COLLECTED MATERIAL Block Start

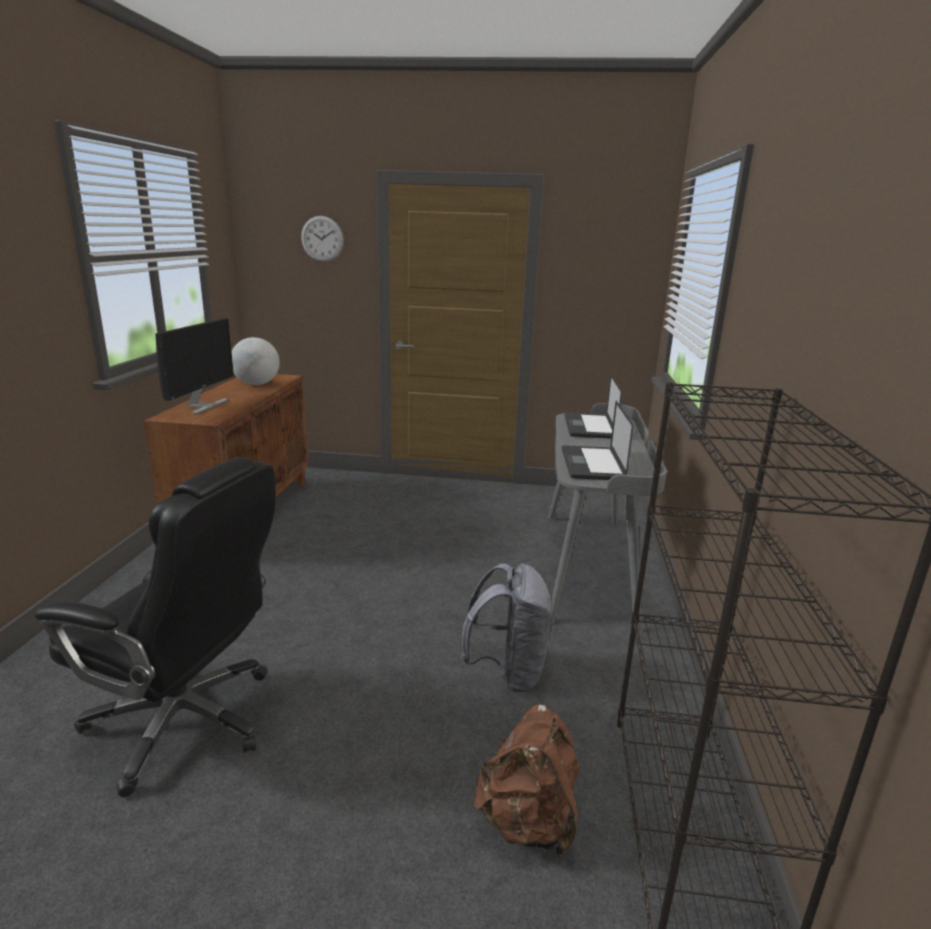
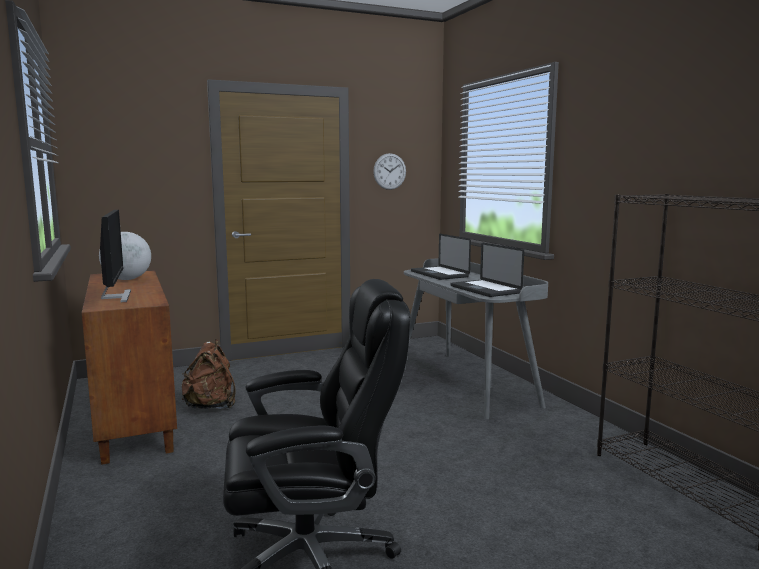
camera: 30 degrees left, 10 degrees down
(322, 239) = (154, 140): wall clock -> wall clock (389, 171)
(508, 672) = (500, 451): grey backpack -> none
(528, 822) = (620, 517): brown backpack -> brown backpack (211, 406)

COLLECTED MATERIAL Block End

Could the material above be written out again word for word, with the pictures dropped?

▶ **OUTPUT**
camera: 30 degrees left, 10 degrees down
(322, 239) = (154, 140): wall clock -> wall clock (389, 171)
(508, 672) = (500, 451): grey backpack -> none
(528, 822) = (620, 517): brown backpack -> brown backpack (211, 406)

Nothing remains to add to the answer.